“To find real happiness, we must seek for it in a focus outside ourselves,” President Thomas S. Monson teaches. “No one has learned the meaning of living until he has surrendered his ego to the service of his fellow man. Service to others is akin to duty, the fulfillment of which brings true joy.”
“We do not live alone—in our city, our nation, or our world,” President Monson says. “There is no dividing line between our prosperity and our neighbor’s wretchedness. ‘Love thy neighbor’ is more than a divine truth. It is a pattern for perfection. This truth inspires the familiar charge, ‘Go forth to serve.’ Try as some of us may, we cannot escape the influence our lives have upon the lives of others. Ours is the opportunity to build, to lift, to inspire, and indeed to lead. The New Testament teaches that it is impossible to take a right attitude toward Christ without taking an unselfish attitude toward men.”
President Monson encourages Latter-day Saints to “reach outward. … Membership in the Church calls forth a determination to serve. A position of responsibility may not be of recognized importance, nor may the reward be broadly known. Service, to be acceptable to the Savior, must come from willing minds, ready hands, and pledged hearts.
And President Monson encourages us to trust in the Lord as we serve. “Occasionally discouragement may darken our pathway; frustration may be a constant companion. In our ears there may sound the sophistry of Satan as he whispers, ‘you cannot save the world; your small efforts are meaningless. You haven’t time to be concerned for others.’

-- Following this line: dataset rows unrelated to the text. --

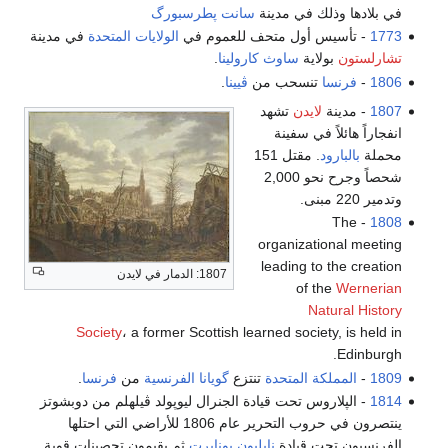
في بلادها وذلك في مدينة
سانت پطرسبورگ
1773
- تأسيس أول متحف للعموم في
الولايات المتحدة
في مدينة
تشارلستون
بولاية
ساوث كارولينا
.
1806
-
فرنسا
تنسحب من
ڤيينا
.
1807
- مدينة
لايدن
تشهد
انفجاراً هائلاً في سفينة
محملة
بالبارود
. مقتل 151
شحصاً وجرح نحو 2,000
وتدمير 220 مبنى.
- The
1808
organizational meeting
leading to the creation
1807: الدمار في لايدن
of the
Wernerian
Natural History
Society
، a former Scottish learned society, is held in
Edinburgh.
1809
-
المملكة المتحدة
تنتزع
گويانا الفرنسية
من
فرنسا
.
1814
- الپلاروس تحت قيادة الجنرال ليوپولد ڤيلهلم من دوبشوتز
ينتصرون في حروب التحرير عام 1806 للأراضي التي احتلها
الفرنسيون تحت قيادة
ناپليون بوناپرت
ثم يقيمون تحصينات قوية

“Trusting in the Lord, let us turn our heads from such falsehoods and make certain our feet are firmly planted in the path of service and our hearts and souls dedicated to follow the example of the Lord. In moments when the light of resolution dims and when the heart grows faint, we can take comfort from His promise: ‘Be not weary in well-doing. … Out of small things proceedeth that which is great’” (Doctrine and Covenants 64:33).